* _Opdracht_
Pak de tekst over het beeld van Rodin op na de laatste zin en schrijf die verder.

* _Tekstgedeelte_

In dat soort vingervlug geschilderd realisme was er geen plaats meer voor de deftige klassieke onderwerpen die eeuwenlang van de kunst verlangd waren. Rodin boetseerde zijn beeld in 1876. Het kan niet anders of hij moet ook gegrepen zijn geweest door de frisheid van het nog scandaleuze impressionisme. In zijn kop gebeurde wat bij de beste kunstenaars altijd gebeurt: hij wilde de gestalte nu eens heel anders maken dan die stijve, deftige, bedaagde figuren waar de academische beeldhouwkunst patent op had. Zulke figuren staan traditioneel allereerst heel stevig en voornaam op hun voeten. Niet zo bij Rodin. Hoewel zijn figuur (die het bronzen tijdperk voorstelt) duidelijk uit de eerbiedwaardige traditie van de stevige statua virile voortkomt, is de gestalte in contour en houding opmerkelijk energiek. De nerveuze opbouw van de figuur begint met hoe de voeten op de sokkel staan. In beide voeten zie je een lichte vering, alsof de figuur aanstalten maakt te springen. In ieder geval is die stand verrassend on-stevig en zo los als de impulsieve penseeltoets in een impressionistisch schilderij. Van daar beweegt het beeld dan naar boven, wiegend en deinend als een vlam in de wind. De plaatsing van de benen is eerst traditioneel: een recht standbeen terwijl het andere been bij de knie buigt. Deze truc wordt al sinds de Oudheid in de beeldhouwkunst toegepast. Door het lichte doorzakken van het speelbeen ontstaat er ook een scheve knik in de heupen. Die suggestie van beweging (uit stilstand loskomen) zet zich als suggestie van beweeglijkheid voort in de rest van de gestalte. Als ik dan kijk naar houding en uitdrukking van torso, hoofd en armen valt mij in eigenlijk de hele gestalte, hoewel die een indruk geeft van natuurlijke souplesse, toch allerlei wonderlijk onrustige asymmetrie op. In de fijnzinnig spannende plastiek van het (huid)oppervlak zie je die algemene nervositeit terug – in het glanzende brons dus.

* _Lijst met gegevens_
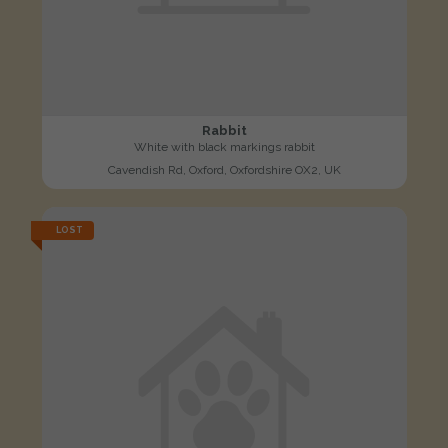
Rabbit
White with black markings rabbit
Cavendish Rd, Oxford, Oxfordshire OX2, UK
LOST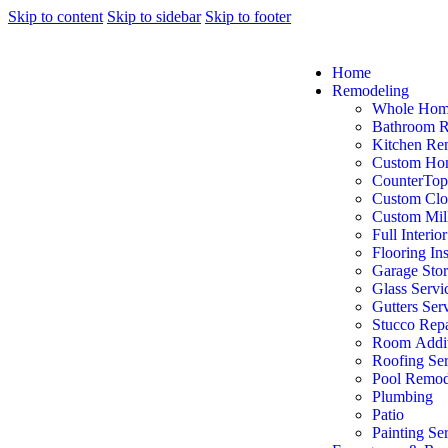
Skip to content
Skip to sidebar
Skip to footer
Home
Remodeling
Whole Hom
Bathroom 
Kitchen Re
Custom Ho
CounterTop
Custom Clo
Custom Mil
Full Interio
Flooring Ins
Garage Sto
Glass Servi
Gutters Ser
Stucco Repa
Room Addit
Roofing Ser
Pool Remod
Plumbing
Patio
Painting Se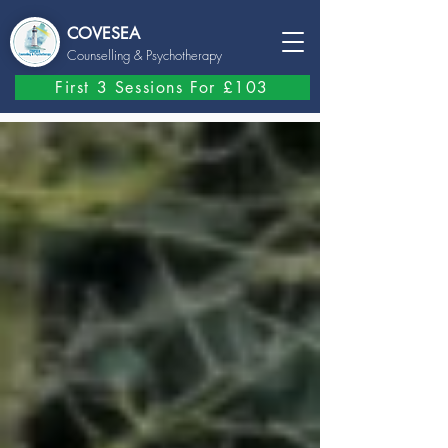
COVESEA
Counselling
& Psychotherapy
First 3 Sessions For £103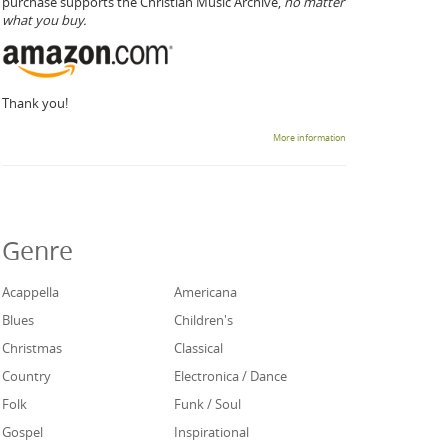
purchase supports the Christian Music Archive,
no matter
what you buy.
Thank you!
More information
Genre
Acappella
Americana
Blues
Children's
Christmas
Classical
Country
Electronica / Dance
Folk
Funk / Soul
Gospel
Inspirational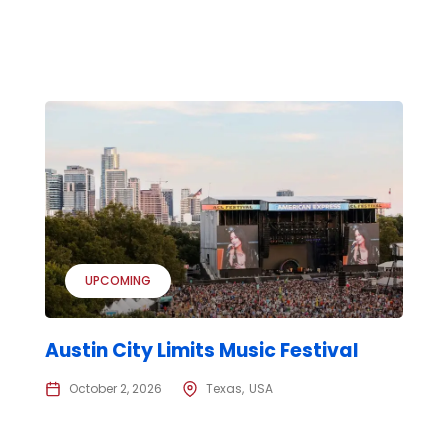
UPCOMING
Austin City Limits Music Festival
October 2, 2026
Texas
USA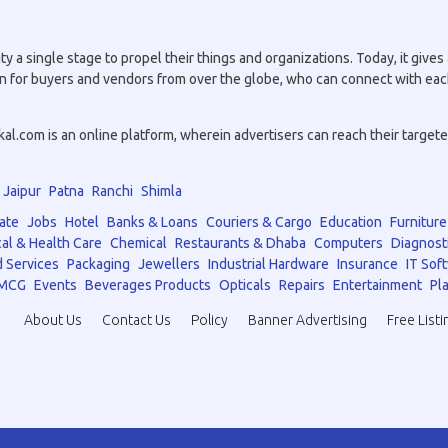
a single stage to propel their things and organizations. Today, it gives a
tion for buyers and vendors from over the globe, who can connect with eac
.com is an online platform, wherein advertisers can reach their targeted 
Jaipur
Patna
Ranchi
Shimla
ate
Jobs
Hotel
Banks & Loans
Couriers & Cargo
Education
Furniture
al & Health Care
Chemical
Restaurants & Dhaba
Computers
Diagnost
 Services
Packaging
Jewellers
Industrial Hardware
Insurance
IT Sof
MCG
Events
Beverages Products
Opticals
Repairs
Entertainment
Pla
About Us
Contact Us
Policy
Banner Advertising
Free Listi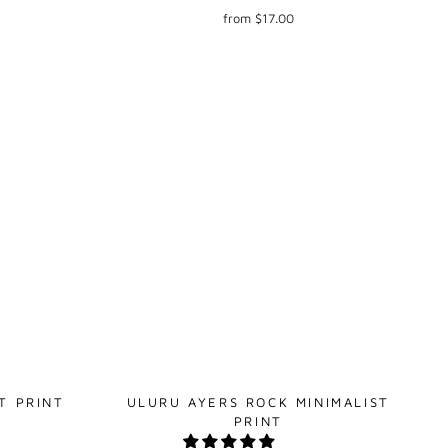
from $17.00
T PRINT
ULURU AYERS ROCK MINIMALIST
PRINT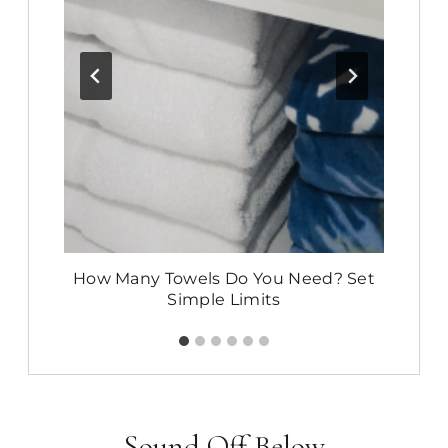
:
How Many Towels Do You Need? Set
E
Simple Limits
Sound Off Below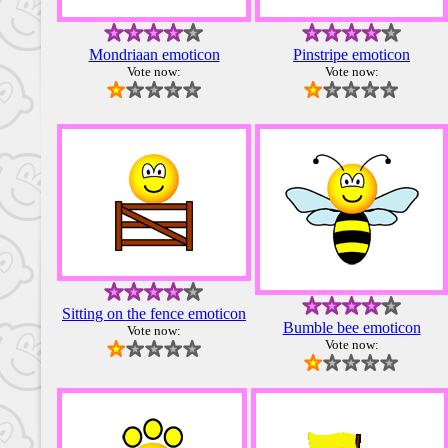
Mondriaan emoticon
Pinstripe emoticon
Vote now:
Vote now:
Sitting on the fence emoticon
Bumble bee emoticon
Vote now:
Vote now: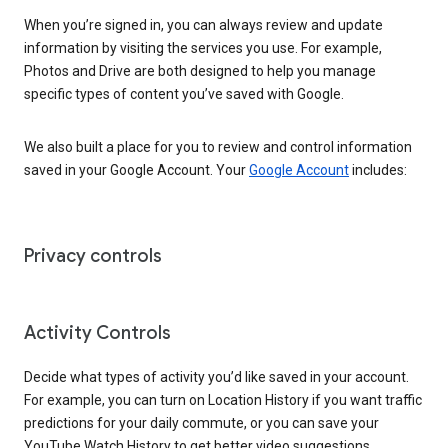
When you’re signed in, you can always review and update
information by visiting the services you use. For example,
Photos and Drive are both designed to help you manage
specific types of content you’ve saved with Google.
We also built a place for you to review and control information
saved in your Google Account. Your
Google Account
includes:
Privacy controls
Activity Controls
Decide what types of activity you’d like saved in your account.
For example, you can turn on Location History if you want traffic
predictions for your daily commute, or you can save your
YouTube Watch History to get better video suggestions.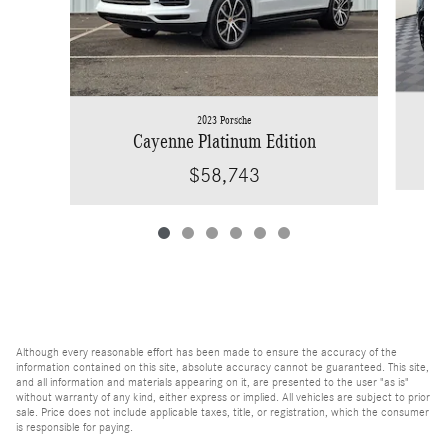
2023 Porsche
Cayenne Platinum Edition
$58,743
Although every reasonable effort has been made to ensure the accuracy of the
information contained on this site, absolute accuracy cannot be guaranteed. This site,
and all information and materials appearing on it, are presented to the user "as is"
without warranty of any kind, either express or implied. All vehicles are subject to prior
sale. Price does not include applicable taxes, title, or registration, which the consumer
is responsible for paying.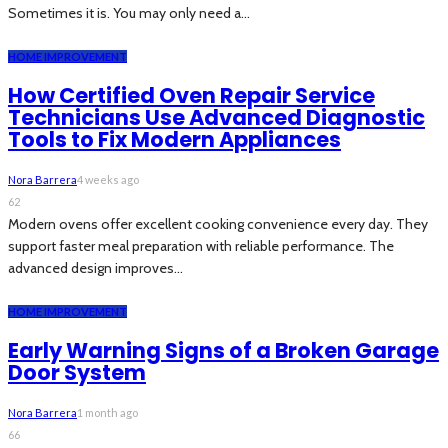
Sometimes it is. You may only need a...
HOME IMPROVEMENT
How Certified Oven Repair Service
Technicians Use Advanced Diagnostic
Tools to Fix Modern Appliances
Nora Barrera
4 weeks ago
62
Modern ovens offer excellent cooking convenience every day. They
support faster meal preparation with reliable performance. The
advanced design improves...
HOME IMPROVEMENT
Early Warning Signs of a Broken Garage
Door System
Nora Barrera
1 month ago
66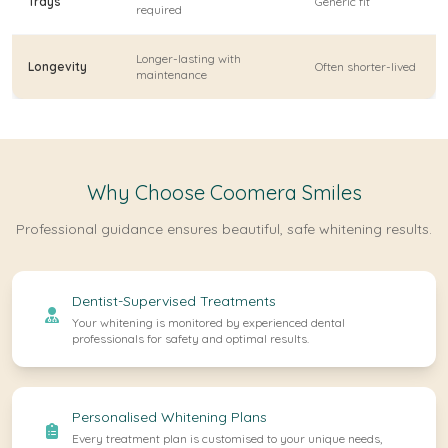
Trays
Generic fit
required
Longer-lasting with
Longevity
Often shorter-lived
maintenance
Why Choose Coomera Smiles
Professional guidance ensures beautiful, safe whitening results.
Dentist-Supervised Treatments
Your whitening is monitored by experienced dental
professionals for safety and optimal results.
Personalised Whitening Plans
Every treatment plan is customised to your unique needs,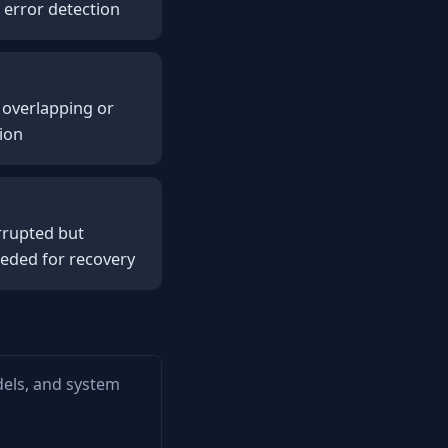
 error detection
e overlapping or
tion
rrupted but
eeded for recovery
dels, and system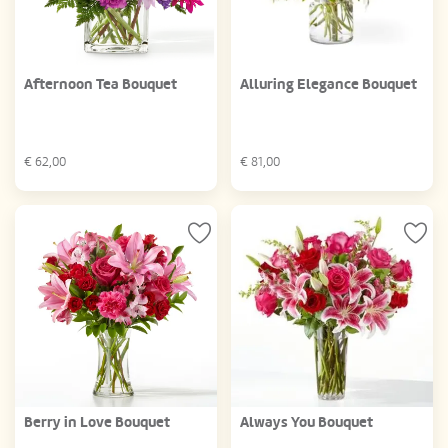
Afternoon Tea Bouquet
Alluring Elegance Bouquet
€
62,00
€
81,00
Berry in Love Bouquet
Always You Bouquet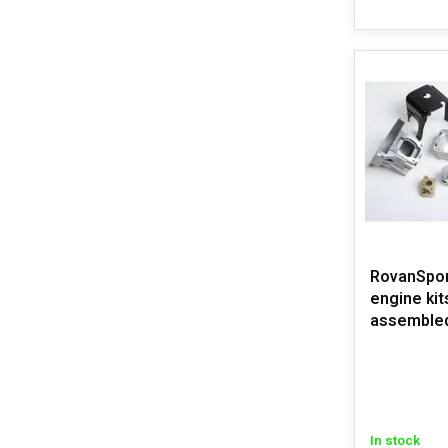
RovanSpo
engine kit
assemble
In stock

* _Uitwerking_
Maar het waren dit soort effecten van uitzonderlijk realisme die aanstoot gaven. Het beeld was zo natuurgetrouw dat Rodin ervan verdacht werd, ten onrechte, de gipsen mal (voor het brons) direct van het levende model te hebben gemaakt. Dat werd als onartistiek beschouwd. Hoewel realisme gevraagd was, moest het vooral in de beeldhouwkunst toch ook retorische kracht uitdrukken. Maar juist aan die academische vormen wilde Rodin zich onttrekken. Aanvankelijk was zijn spannende hyperrealisme daarom net zo omstreden als het levendige, losse naturalisme van impressionistische schilderijen.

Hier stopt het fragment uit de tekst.